Court strikes as Cairo crisis deepens
Top judges pledge not to return to work until President Morsi rescinds his sweeping powers
Egypt yesterday plunged deeper into its worst political crisis since Islamist President Mohamed Mursi took office, with a top court going on strike to protest against his decision to grant himself sweeping powers.
But as protests mounted, a panel drafting the new constitution wrapped up its deliberations and readied for a vote on the text to be put to voters, panel chief Ahmed Darrag said. Reports said the panel would vote on the draft today morning. It will subsequently be put to a referendum.
A Muslim Brotherhood official who declined to be named also said a quick conclusion of the constitutional process could offer a way out of the crisis, because the decree would be overridden by the new constitution.
Earlier judges of the Cassation Court decided in an emergency meeting that they will not return to work until Mursi rescinds his decrees, according to state TV. The country's lower appeals court also decided to stop work.
The move followed a defiant statement by the Supreme Constitutional Court that rejected charges made by Mursi and his Muslim Brotherhood that it is working to bring down his government.
"We did not find the Constitutional Court's statement of simply condemning President Mursi's decree enough," Cassation Court vice-chairman Abdel Nasser Abu al-Wafa said after its meeting yesterday. "We are deciding on the next step after suspending work."
This pushes Mursi further into a corner, after crowds poured into the streets on Tuesday to denounce a decision they see as a dictatorial. Early yesterday, police fired tear gas early into Cairo's Tahrir Square, where hundreds of protesters spent the night after the mass rally.
Clashes that erupted on streets just off Tahrir, near the US embassy, spilled into the square, with canisters falling into the crowd forcing protesters to run and sending clouds of tear gas over the tents housing the demonstrators.
The outskirts of the square have seen sporadic skirmishes for nine days since a protest was begun to mark the one-year anniversary of deadly confrontations with police in the same area.
Clashes also raged through the night between supporters and opponents of Mursi in the Nile Delta city of Mahalla and the canal city of Port Said.
In Mahalla, 132 people were injured while 27 were hurt in Port Said, medical sources said. According to a security official, calm in both towns had been restored by morning.
Muslim Brotherhood and other Islamists called for a rally on Saturday to support Mursi, a Brotherhood official said.
Mahmud Ghozlan, a senior Brotherhood member and spokesman, said the rally would be held in Cairo, after the movement had cancelled a mass demonstration that would have coincided with opposition protest.

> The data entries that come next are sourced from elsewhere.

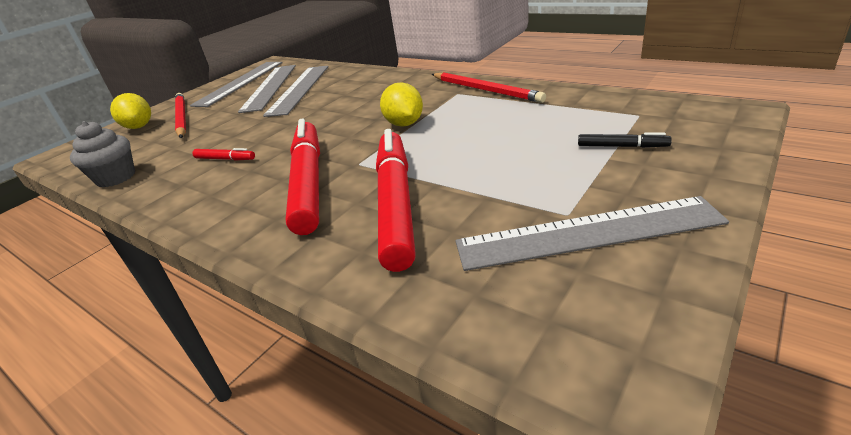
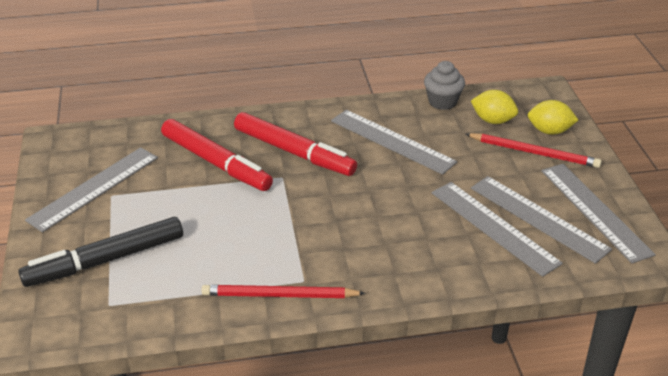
camera: 130 degrees right, 5 degrees up
red marker [192,148,255,160] -> grey ruler [331,110,457,175]
yellow lemon [380,82,423,127] -> yellow lemon moved to [471,90,518,124]
black marker [578,132,672,148] -> black marker [18,217,183,287], size x2.41

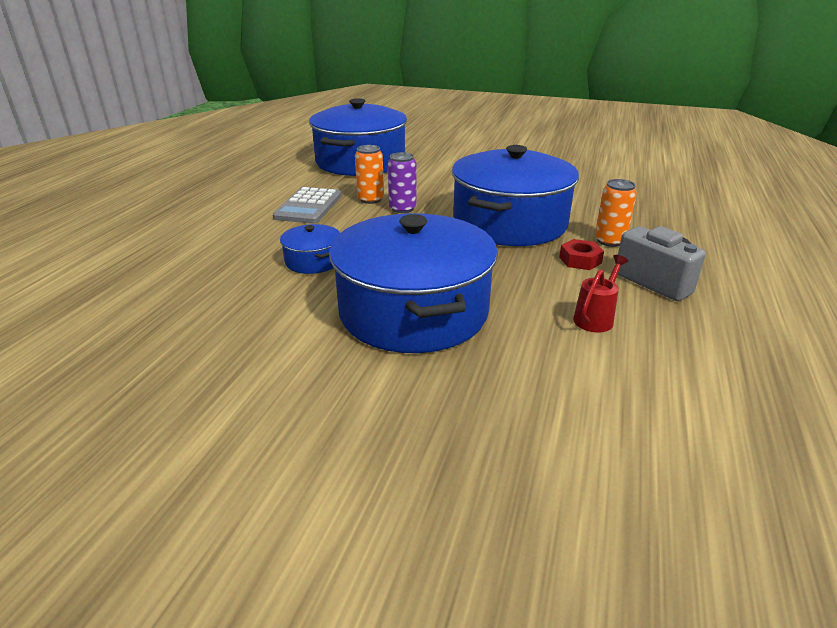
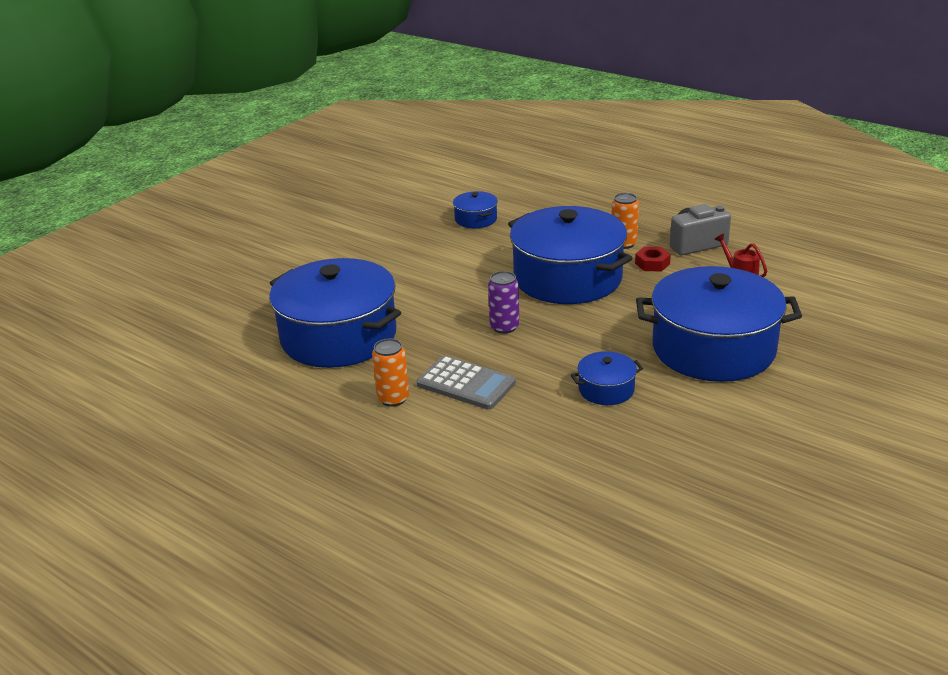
camera: 70 degrees left, 0 degrees up
orange can [355,145,384,204] -> orange can moved to [372,339,409,407]
none -> blue pot [453,191,498,228]

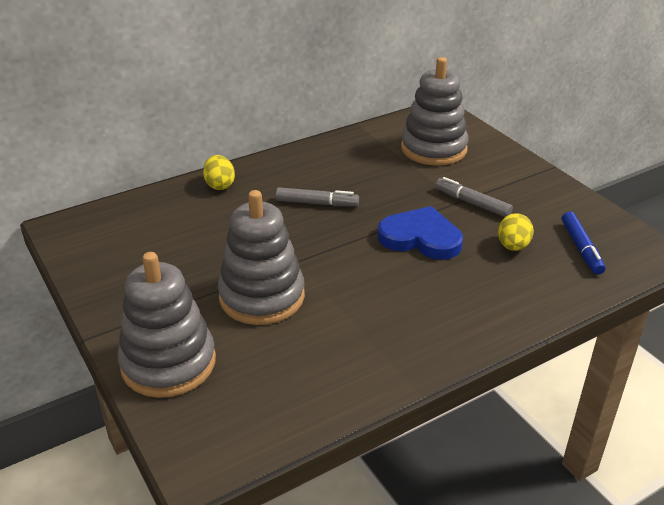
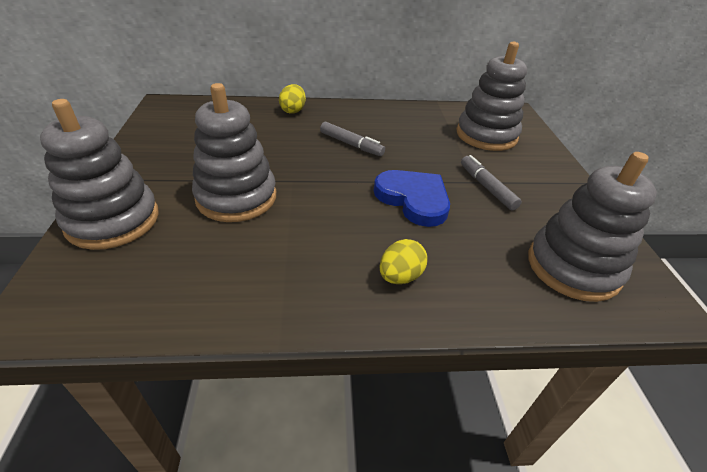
camera: 25 degrees right, 5 degrees up
yellow egg [498,213,534,251] -> yellow egg moved to [380,239,428,284]
blue marker [562,212,606,275] -> grey stacking toy [528,152,657,302]

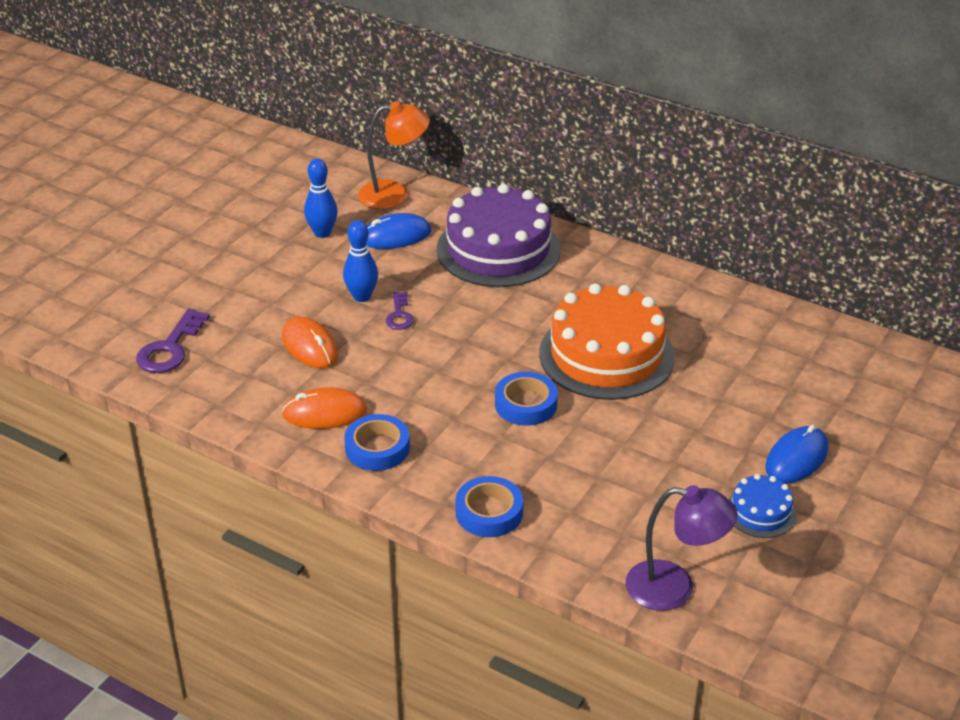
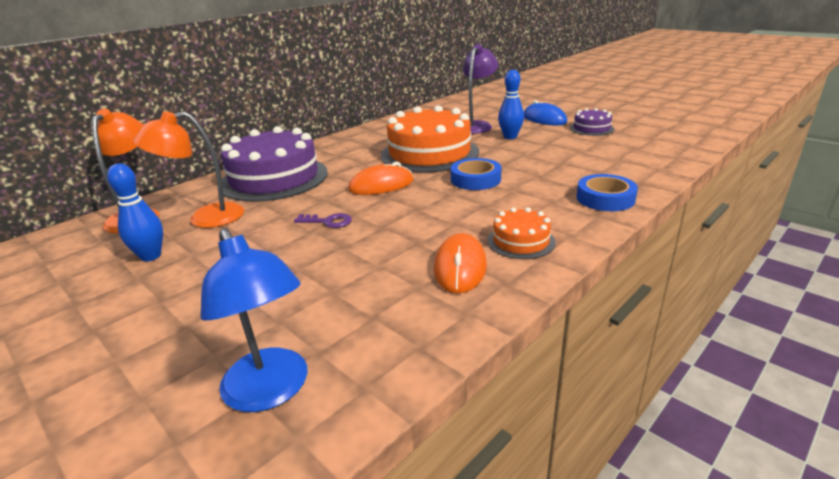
camera: 75 degrees left, 10 degrees down
purple key [136,308,210,373] -> blue lamp [200,228,307,412]
orange mouse [282,316,338,368] -> orange mouse moved to [348,162,414,195]
blue bowling pin [343,220,378,302] -> blue bowling pin moved to [498,70,524,139]
blue tape [344,414,410,471] -> orange cake [487,207,556,259]
blue mouse [367,213,431,249] -> orange lamp [134,111,244,228]
purple lamp [626,485,738,611] -> purple lamp moved to [463,44,498,134]
blue cake [728,474,797,538] -> purple cake [570,108,614,136]

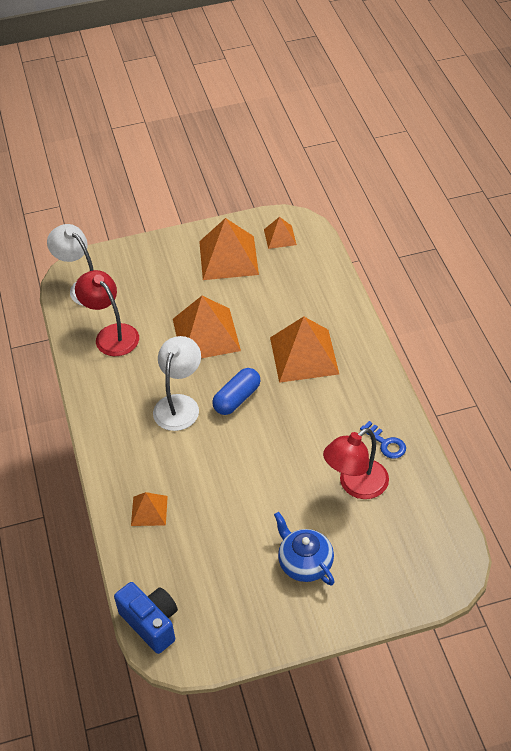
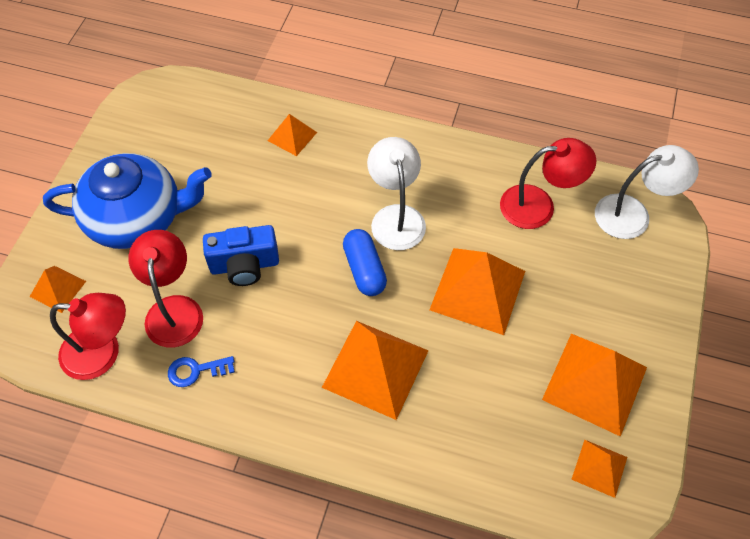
camera: 120 degrees right, 10 degrees up
blue camera [114,582,178,654] -> blue camera moved to [203,225,279,286]
white lamp [153,336,201,431] -> white lamp turned 150 degrees counterclockwise [367,137,426,250]
blue teapot [274,512,334,585] -> blue teapot [43,153,212,249], size x1.73
none -> orange pyramid [30,266,86,313]
none -> red lamp [50,293,126,380]

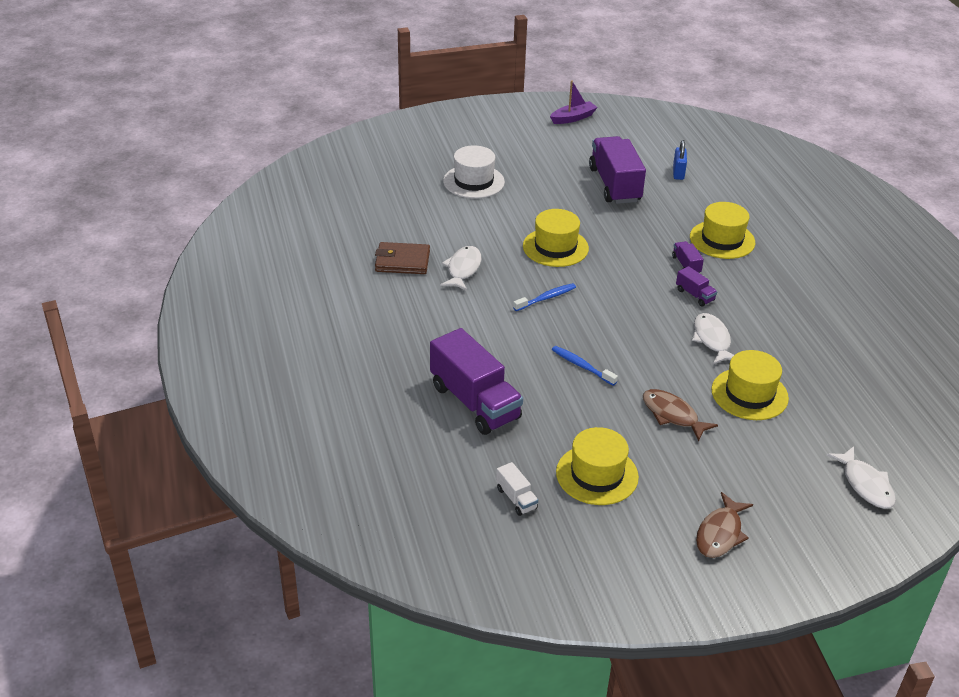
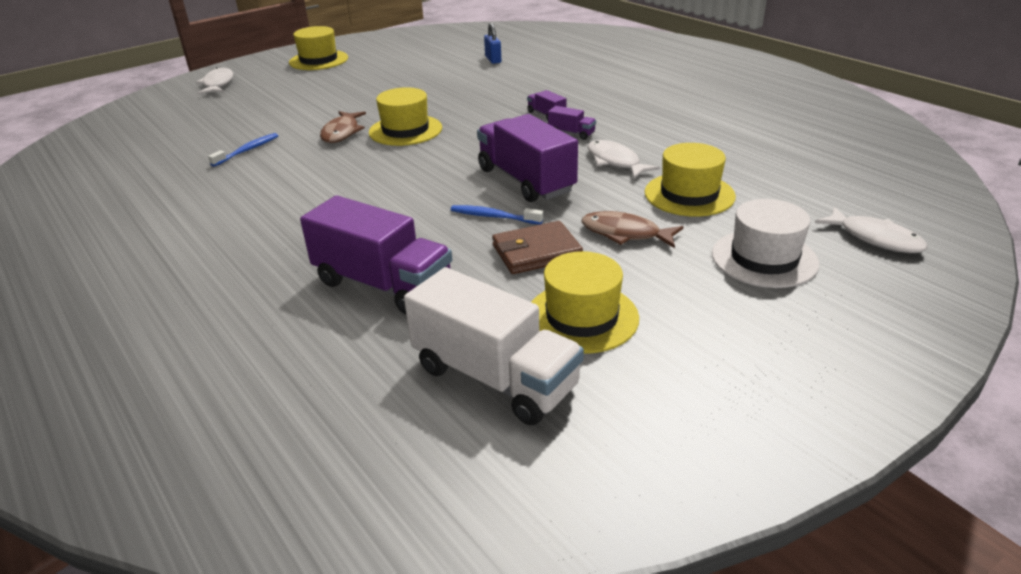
camera: 20 degrees left, 5 degrees down
brown wallet [375,242,430,274] -> brown wallet moved to [492,221,583,274]
white fish [440,246,481,291] -> white fish moved to [196,67,233,94]
white hat [443,145,505,198] -> white hat moved to [712,199,819,288]
white truck [496,462,538,516] -> white truck [404,267,584,425], size x2.27
blue toothbrush [513,283,576,311] -> blue toothbrush moved to [208,133,278,167]
purple boat [550,80,598,124] -> none
purple truck [589,136,646,204] -> purple truck moved to [477,114,578,202]
yellow hat [690,202,755,259] -> yellow hat moved to [289,26,348,70]
brown fish [696,492,753,558] -> brown fish moved to [320,111,366,143]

Tuesday's huge turnout for a protest rally in the iconic square in the heart of Cairo, as well as in the Mediterranean city of Alexandria and most of Egypt's 27 provinces, marked the largest mobilisation yet against the president.
"The revolution returns to the square," headlined the state-owned daily Al-Akhbar. And in a bold front-page headline, the independent daily Al-Masry Al-Youm said: "Revolution to save the revolution."
Protesters are furious at the decree that Mursi announced last Thursday allowing him to "issue any decision or law that is final and not subject to appeal", which effectively placed him beyond judicial oversight.
The move helped consolidate the long-divided opposition with leading dissidents, former UN nuclear watchdog chief Mohamed ElBaradei and ex-Arab League chief Amr Mussa, uniting with former presidential candidates in the face of Mursi and the powerful Muslim Brotherhood.
The Brotherhood and the secular-leaning opposition had stood side by side in Cairo's Tahrir Square in 2011 as they fought to bring down Hosni Mubarak and his regime.
But since the strongman's downfall in February last year, the Islamist movement has been accused of monopolising politics after dominating parliament - following vows not to field candidates for a majority of the seats - and backtracking on a promise not to nominate a presidential candidate.